Modifying the schedule form
We do not provide another hook for this, you can simply use Drupal's hook_form alter. The schedule form's id is 'oaiharvester_schedule_multiform' or 'oaiharvester_schedule_edit_form'. Since this is a multipage form, we suggest you to alter last page of the form. Don't forget to register the validator and submit functions. An example:
function mymodule_form_alter(&$form, &$form_state, $form_id) {
if (($form_id == 'oaiharvester_schedule_multiform'
|| $form_id == 'oaiharvester_schedule_edit_form')) {
if ($form_state['storage']['step'] == 3) {
... // your modufications goes here
$form['#validate'][] = 'mymodule_schedule_validate';
$form['#submit'][] = 'mymodule_schedule_submit';
}
}
// modifications of other forms
}
function mymodule_schedule_validate($form, &$form_state) {
... // form validations goes here
}
function mymodule_schedule_submit($form, &$form_state) {
... // saving form's values
}hook_oaiharvester_schedule_view
Purpose, time of event:
When you made modification of the schedule's form, you would like to view your properties and their values at the schedule properties page (admin/xc/harvester/schedule/%schedule_id). This hook returns additional properties of the schedule as an array of label-value arrays.
Signature:
<?php
hook_oaiharvester_schedule_view($schedule_id);
?>Parameters:$schedule_id The identifier of the schedule
An exaple for the return value:
return array(
array(t('Storage locations'), theme('item_list', $location_links)),
array(t('Is Solr running?'), theme('item_list', $ping_report));
array(t('Run \'preparing metadata for search\' step?'), $steps_label)

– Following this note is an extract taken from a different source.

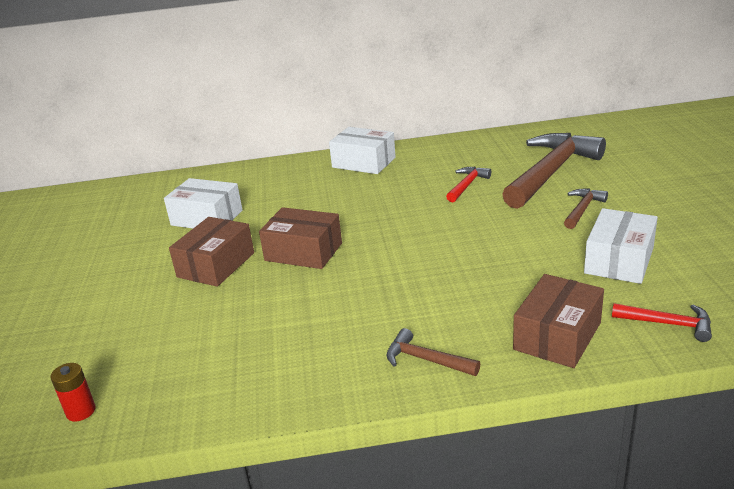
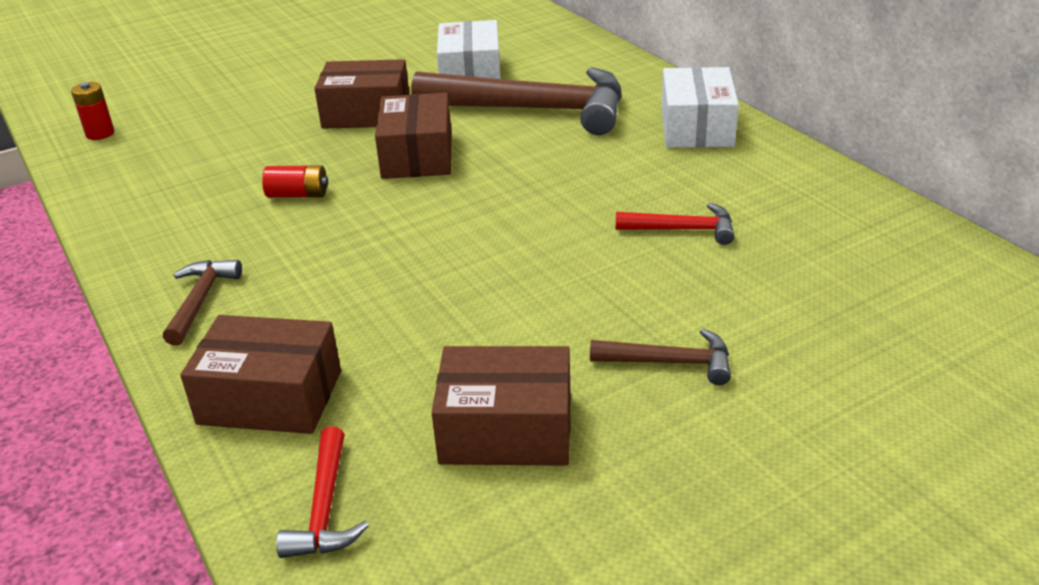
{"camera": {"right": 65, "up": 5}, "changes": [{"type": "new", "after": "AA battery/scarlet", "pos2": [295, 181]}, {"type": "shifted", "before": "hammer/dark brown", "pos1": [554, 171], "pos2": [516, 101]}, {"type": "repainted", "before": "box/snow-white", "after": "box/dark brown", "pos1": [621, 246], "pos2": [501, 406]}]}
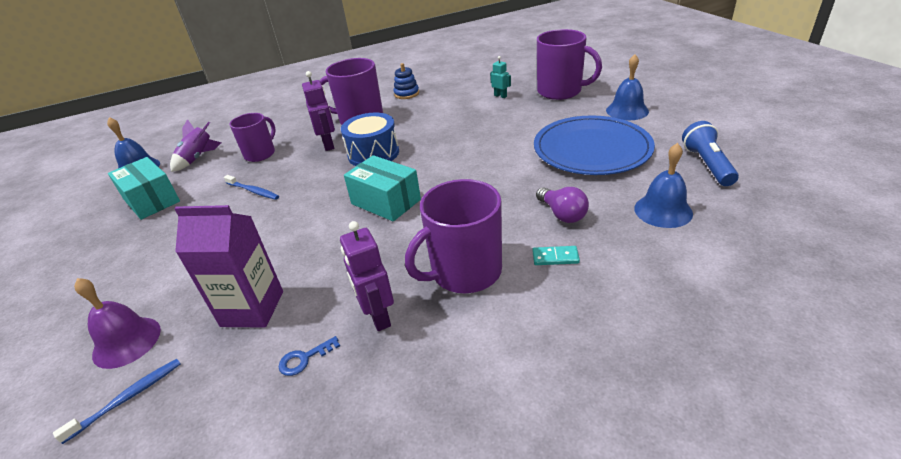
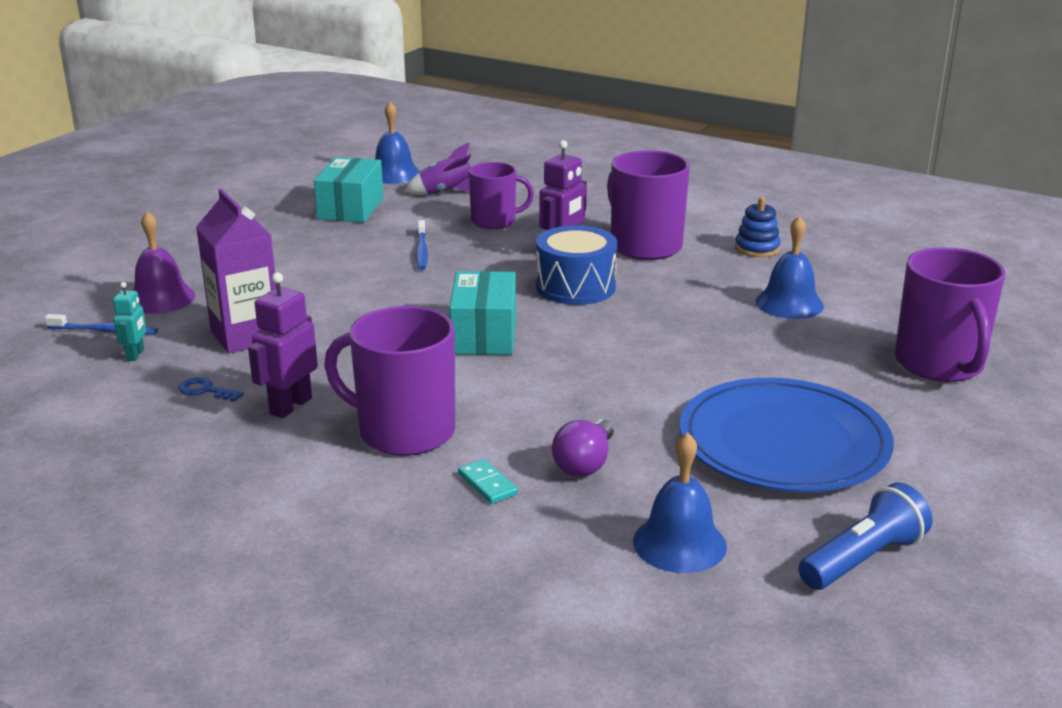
{"camera": {"right": 50, "up": -10}, "changes": [{"type": "shifted", "before": "toy robot/turquoise", "pos1": [500, 77], "pos2": [130, 321]}, {"type": "shifted", "before": "school bell/blue", "pos1": [627, 87], "pos2": [790, 267]}]}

);hook_oaiharvester_additional_harvest_steps($schedule_id)
Purpose, time of event:
If your module would like to add additional task into the harvesting process which will run after the schedule, it can be done with this hook. The structure is similar as the input parameter of the batch_set() function. The oaiharvester module will use only the operations. To keep track of the whole batch process, oaiharvester module will add $saved_batch_id (the identifyer of the oaiharvester_batch record, which stores information about the harvest) and $operation_id (the count number of the function among all steps) as additional parameters for the original functions, so if you implements additional steps, please add this two parameters to the subscription of your functions.
Signature:
<?php
hook_oaiharvester_additional_harvest_steps($schedule_id);
?>Parameters:$schedule_id The identifier of the schedule. Drupal adds batch sets to this schedule. The sets will run after the schedule's main operations.
Return value:
An array of a batch sets. Each batch set is an array of operation, title, initial message, progress message, and function which runs when the set finished its operations.